Quand l’équipe française du Festival est arrivée pour la première fois en Birmanie en 2014, le ministre de l’Information de l’époque leur a posé une question : « Qu’allez-vous montrer comme films birmans ? ». « On leur a répondu : faites-nous voir ce que vous avez », raconte Séverine Waermere. Le constat est alors catastrophique : il reste seulement douze films birmans en noir et blanc dans les archives du pays, et aucun programme de restauration de l’héritage cinématographique n’existe.

Chaleur et humidité dans les archives birmanes

Pourtant, depuis 1920, la Birmanie a produit plus d’une cinquantaine de films par an : l’âge d’or du cinéma birman a eu lieu entre les années 1950 et 1970 avec près de 100 films originaux réalisés chaque année. « On a donc perdu 90 % de cet héritage », déplore Maung Okkar, dans son bureau où s’accumulent anciennes caméras et bobines. Ce Birman, fils et petit-fils de réalisateurs, a lancé en 2017 une association locale pour tenter de sauver le patrimoine cinématographique du pays, Save Myanmar Film.

Le réalisateur a demandé à plusieurs reprises au ministère de l’Information de rénover les archives du pays, situées à seulement quelques mètres de son bureau, sans succès. Un bâtiment sur deux étages, où les bobines sont entreposées sur des étagères en bois. « Regardez ce système de refroidissement… cela fait dix ans qu’il ne fonctionne plus », nous montre-t-il. La chaleur dans les pièces est frappante : « Normalement, il faudrait qu’il fasse moins de 4°C. Mais ici, la climatisation est à 20°C », ajoute Maung Okkar, avant de reconnaître, dans un rire gêné, qu’elle n'est allumée « que pendant les heures de bureau ».

Pas de programme de restauration

Outre les mauvaises conditions de conservations des Archives nationales, le patrimoine cinématographique birman souffre aussi de l'absence de programme de restauration du gouvernement. « Ce qu’on fait, ce sont les autorités qui devraient le faire. Mais chez eux, personne ne connaît rien à la préservation des films », accuse Maung Okkar.

« La restauration de Mya Ga Naing a été un peu un choc émotionnel, visuel et de mémoire », veut espérer Séverine Waermere : « je pense qu’ils ont compris que le patrimoine était en danger et qu’il faut faire quelque chose ». Selon l’organisatrice du festival, il faudrait maintenant « un programme global de recherche des œuvres dispersées dans le pays, chez les particuliers, de reconstitution de la collection nationale, de numérisation et de restauration des principales œuvres. »
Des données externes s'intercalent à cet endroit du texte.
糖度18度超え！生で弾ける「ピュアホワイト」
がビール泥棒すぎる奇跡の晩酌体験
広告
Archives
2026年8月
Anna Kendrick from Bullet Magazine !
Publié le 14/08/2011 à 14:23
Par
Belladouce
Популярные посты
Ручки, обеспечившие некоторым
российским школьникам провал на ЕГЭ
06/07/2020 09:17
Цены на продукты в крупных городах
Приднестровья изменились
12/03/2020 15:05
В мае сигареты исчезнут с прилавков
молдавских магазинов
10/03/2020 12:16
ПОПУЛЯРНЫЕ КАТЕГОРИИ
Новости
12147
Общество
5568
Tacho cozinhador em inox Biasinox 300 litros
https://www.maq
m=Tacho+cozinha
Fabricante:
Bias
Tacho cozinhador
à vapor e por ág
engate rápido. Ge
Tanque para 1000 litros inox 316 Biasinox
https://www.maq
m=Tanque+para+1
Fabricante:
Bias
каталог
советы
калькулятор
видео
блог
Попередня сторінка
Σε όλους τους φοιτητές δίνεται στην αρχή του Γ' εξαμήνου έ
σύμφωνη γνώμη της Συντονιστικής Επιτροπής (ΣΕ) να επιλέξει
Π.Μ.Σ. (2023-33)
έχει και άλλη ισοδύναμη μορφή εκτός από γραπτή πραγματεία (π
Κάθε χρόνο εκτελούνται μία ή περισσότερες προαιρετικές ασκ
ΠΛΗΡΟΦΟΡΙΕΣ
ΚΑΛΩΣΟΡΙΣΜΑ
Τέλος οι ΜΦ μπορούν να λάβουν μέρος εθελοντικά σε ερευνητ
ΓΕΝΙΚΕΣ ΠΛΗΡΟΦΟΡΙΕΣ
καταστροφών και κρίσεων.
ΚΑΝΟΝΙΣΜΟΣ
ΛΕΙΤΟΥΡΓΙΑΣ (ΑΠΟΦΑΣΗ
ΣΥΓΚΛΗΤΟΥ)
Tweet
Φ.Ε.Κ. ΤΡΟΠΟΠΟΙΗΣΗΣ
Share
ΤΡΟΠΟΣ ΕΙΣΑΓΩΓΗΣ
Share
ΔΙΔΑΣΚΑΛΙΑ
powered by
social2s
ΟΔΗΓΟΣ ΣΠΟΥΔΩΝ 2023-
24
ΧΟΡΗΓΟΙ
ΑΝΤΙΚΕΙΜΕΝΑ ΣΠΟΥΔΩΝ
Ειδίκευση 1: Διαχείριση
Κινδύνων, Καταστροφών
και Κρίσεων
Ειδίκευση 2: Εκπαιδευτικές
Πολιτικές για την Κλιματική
Contacté, le ministère de l’Information rappelle que début 2018 « une coopération s’est mise en place avec l’Unesco et Save Myanmar Film pour former notamment le personnel à la préservation des films » et que « des dispositions ont été prises pour numériser les classiques birmans avant la célébration du 100e anniversaire du cinéma dans le pays », en 2020.

Maung Okkar, de Save Myanmar Film, a, lui, reçu beaucoup de réponses négatives des autorités à ses propositions, faute de budget. « J’ai récemment visité les Archives du Japon par exemple. Partout, le gouvernement est le principal soutien d’une Archive nationale. Sauf en Birmanie », regrette le réalisateur.

Par Sarah Bakaloglou - Radio France internationale - 15 novembre 2018

Les défis sont nombreux : « manque de connaissance sur la préservation du patrimoine, de professionnel… Il n’y a pas de vrai archiviste en Birmanie. Et puis la météo en Birmanie est très mauvaise pour la conversation des films, à cause de la chaleur et de l’humidité », énumère Maung Okkar.